Terry’s View: “Slowdown” Is Media Fiction
The start of a new year inevitably brings a flurry of media commentary about what the housing market supposedly did in December and what it means for the year ahead, with negative forecasts predominating.
And, almost on cue, multiple media outlets have published reports claiming price growth “stalled” or “lost steam” in December, and that this signals a turning point for prices in 2026.
Together, they create an impression that something meaningful has occurred. In reality, these articles amount to little more than misinformation dressed up as analysis.
The central assertion common to all these pieces is that a “soft” December carries deep significance for 2026. Some have highlighted small dips in Sydney and Melbourne as the product of affordability pressures and interest rate speculation.
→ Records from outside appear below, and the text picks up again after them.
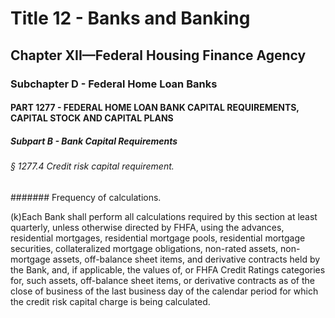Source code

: 
# Title 12 - Banks and Banking
## Chapter XII—Federal Housing Finance Agency
### Subchapter D - Federal Home Loan Banks
#### PART 1277 - FEDERAL HOME LOAN BANK CAPITAL REQUIREMENTS, CAPITAL STOCK AND CAPITAL PLANS
##### Subpart B - Bank Capital Requirements
###### § 1277.4 Credit risk capital requirement.
####### Frequency of calculations.

(k)Each Bank shall perform all calculations required by this section at least quarterly, unless otherwise directed by FHFA, using the advances, residential mortgages, residential mortgage pools, residential mortgage securities, collateralized mortgage obligations, non-rated assets, non-mortgage assets, off-balance sheet items, and derivative contracts held by the Bank, and, if applicable, the values of, or FHFA Credit Ratings categories for, such assets, off-balance sheet items, or derivative contracts as of the close of business of the last business day of the calendar period for which the credit risk capital charge is being calculated.
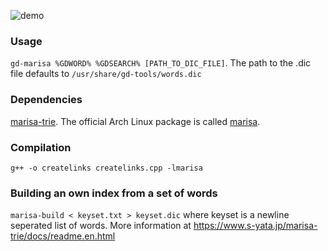 
![demo](https://user-images.githubusercontent.com/50422430/229341045-96283fc9-8ecb-49bb-a011-abd2d3e4e43e.gif)


### Usage
`gd-marisa %GDWORD% %GDSEARCH% [PATH_TO_DIC_FILE]`. The path to the .dic file defaults to `/usr/share/gd-tools/words.dic`

### Dependencies
[marisa-trie](https://github.com/s-yata/marisa-trie). The official Arch Linux package is called [marisa](https://archlinux.org/packages/community/x86_64/marisa/).

### Compilation
`g++ -o createlinks createlinks.cpp -lmarisa`

### Building an own index from a set of words
`marisa-build < keyset.txt > keyset.dic` where keyset is a newline seperated list of words. More information at https://www.s-yata.jp/marisa-trie/docs/readme.en.html
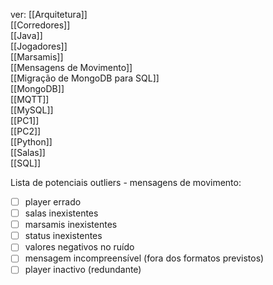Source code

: ver:
	[[Arquitetura]]  
	[[Corredores]]  
	[[Java]]  
	[[Jogadores]]  
	[[Marsamis]]  
	[[Mensagens de Movimento]]  
	[[Migração de MongoDB para SQL]]  
	[[MongoDB]]  
	[[MQTT]]  
	[[MySQL]]  
	[[PC1]]  
	[[PC2]]  
	[[Python]]  
	[[Salas]]  
	[[SQL]]

Lista de potenciais outliers - mensagens de movimento:
- [ ] player errado
- [ ] salas inexistentes
- [ ] marsamis inexistentes
- [ ] status inexistentes
- [ ] valores negativos no ruído
- [ ] mensagem incompreensível (fora dos formatos previstos)
- [ ] player inactivo (redundante)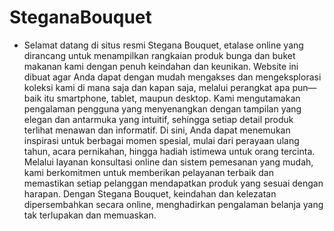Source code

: # SteganaBouquet
- Selamat datang di situs resmi Stegana Bouquet, etalase online yang dirancang untuk menampilkan rangkaian produk bunga dan buket makanan kami dengan penuh keindahan dan keunikan. Website ini dibuat agar Anda dapat dengan mudah mengakses dan mengeksplorasi koleksi kami di mana saja dan kapan saja, melalui perangkat apa pun—baik itu smartphone, tablet, maupun desktop. Kami mengutamakan pengalaman pengguna yang menyenangkan dengan tampilan yang elegan dan antarmuka yang intuitif, sehingga setiap detail produk terlihat menawan dan informatif. Di sini, Anda dapat menemukan inspirasi untuk berbagai momen spesial, mulai dari perayaan ulang tahun, acara pernikahan, hingga hadiah istimewa untuk orang tercinta. Melalui layanan konsultasi online dan sistem pemesanan yang mudah, kami berkomitmen untuk memberikan pelayanan terbaik dan memastikan setiap pelanggan mendapatkan produk yang sesuai dengan harapan. Dengan Stegana Bouquet, keindahan dan kelezatan dipersembahkan secara online, menghadirkan pengalaman belanja yang tak terlupakan dan memuaskan.
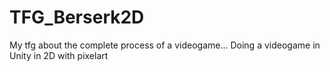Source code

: # TFG_Berserk2D
My tfg about the complete process of a videogame... Doing a videogame in Unity in 2D with pixelart
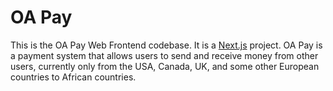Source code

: # OA Pay

This is the OA Pay Web Frontend codebase. It is a [Next.js](https://nextjs.org/) project.
OA Pay is a payment system that allows users to send and receive money from other users, currently only from the USA,
Canada, UK, and some other European countries to African countries.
Others have suggested the seasonal slowdown was evidence of a national “speed bump” in prices and market weakness emerging in early 2026.
What these interpretations share is an exaggerated importance placed on a monthly figure that is statistically insignificant. One month of data proves nothing. Real estate markets, unlike share markets, are slow to move and slower to reveal meaningful trends. We’ve seen that repeatedly in recent years.
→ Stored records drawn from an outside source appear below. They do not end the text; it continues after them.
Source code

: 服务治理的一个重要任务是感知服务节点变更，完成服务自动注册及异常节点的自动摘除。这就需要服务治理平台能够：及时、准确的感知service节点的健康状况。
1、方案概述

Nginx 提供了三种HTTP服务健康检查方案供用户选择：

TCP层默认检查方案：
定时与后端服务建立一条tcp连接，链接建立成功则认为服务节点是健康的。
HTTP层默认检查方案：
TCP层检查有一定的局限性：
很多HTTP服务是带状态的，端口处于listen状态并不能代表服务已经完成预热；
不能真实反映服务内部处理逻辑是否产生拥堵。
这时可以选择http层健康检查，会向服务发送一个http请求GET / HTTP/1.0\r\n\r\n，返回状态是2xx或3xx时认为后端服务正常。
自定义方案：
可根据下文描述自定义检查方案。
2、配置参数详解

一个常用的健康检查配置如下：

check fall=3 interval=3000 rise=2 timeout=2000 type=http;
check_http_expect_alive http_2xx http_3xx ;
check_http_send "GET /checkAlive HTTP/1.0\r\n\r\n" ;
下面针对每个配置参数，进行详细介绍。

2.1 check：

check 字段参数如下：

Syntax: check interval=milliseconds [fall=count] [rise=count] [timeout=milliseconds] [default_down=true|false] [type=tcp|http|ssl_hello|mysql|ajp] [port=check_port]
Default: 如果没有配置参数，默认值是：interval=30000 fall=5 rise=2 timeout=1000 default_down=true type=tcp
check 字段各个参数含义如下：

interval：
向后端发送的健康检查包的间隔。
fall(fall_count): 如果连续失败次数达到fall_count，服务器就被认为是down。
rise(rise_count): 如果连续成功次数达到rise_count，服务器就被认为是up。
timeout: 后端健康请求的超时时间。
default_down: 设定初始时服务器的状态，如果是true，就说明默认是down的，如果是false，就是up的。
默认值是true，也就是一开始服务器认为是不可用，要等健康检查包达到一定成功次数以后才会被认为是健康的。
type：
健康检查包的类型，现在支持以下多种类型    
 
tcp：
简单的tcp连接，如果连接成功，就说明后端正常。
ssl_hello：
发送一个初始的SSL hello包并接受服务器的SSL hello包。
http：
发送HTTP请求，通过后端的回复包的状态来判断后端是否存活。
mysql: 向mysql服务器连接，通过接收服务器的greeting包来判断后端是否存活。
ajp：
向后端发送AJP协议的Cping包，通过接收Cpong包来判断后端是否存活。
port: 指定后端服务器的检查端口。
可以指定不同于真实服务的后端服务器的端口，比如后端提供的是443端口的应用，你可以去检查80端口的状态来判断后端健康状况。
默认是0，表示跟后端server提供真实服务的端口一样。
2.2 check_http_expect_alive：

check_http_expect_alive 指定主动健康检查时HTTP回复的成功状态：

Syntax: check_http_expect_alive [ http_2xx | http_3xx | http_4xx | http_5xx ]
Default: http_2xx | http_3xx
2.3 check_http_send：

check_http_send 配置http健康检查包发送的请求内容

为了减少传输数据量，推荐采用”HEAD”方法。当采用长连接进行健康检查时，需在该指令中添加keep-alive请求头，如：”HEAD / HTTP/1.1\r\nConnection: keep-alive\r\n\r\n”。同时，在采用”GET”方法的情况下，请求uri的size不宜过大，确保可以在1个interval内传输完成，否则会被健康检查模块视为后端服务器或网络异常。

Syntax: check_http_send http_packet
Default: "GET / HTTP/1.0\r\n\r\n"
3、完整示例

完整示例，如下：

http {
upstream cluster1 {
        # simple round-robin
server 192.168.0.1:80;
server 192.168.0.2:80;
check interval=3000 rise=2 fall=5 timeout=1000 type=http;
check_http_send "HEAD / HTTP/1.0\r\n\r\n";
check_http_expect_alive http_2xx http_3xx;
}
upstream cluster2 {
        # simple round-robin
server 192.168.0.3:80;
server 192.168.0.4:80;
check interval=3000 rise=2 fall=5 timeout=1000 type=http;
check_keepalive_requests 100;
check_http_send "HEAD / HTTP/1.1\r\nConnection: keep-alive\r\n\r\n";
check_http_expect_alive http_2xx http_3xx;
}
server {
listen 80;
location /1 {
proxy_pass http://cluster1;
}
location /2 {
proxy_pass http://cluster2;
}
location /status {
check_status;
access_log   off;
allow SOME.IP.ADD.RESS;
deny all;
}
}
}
Monthly movements are often influenced by seasonal factors, the mix of properties sold and the flaws in the methodology of the major data companies. Anyone with serious experience in property understands that credible analysis looks at longer trajectories, not an isolated number from December when everything slows down for the festive season.
The second consistent flaw in these articles is the unexamined assumption that the so-called December “slump” – what little of it there was – has been caused by “interest rate fears”.
Each journalist adopted this claim uncritically, but nowhere was there evidence that buyers are suddenly paralysed by rate speculation. No surveys were cited. No behavioural data was presented. No buyer research was referenced. The journalists simply repeated an assertion because it sounded plausible to them, with their limited knowledge of real estate dynamics.
This reveals something important: when journalists don’t really understand how real estate markets work, they default to interest rates as the explanation for everything. It is the media’s favourite crutch.
But markets are more complex. Price performance in 2025 was driven by chronic undersupply at a time of high buyer demand. That structural imbalance did not disappear in December. Nor does it vanish because someone at the RBA makes an ambiguous comment.
What matters are the longer-term trends – and they all point to strong buyer activity in 2026 at a time of short supply. And that’s a recipe for further price growth.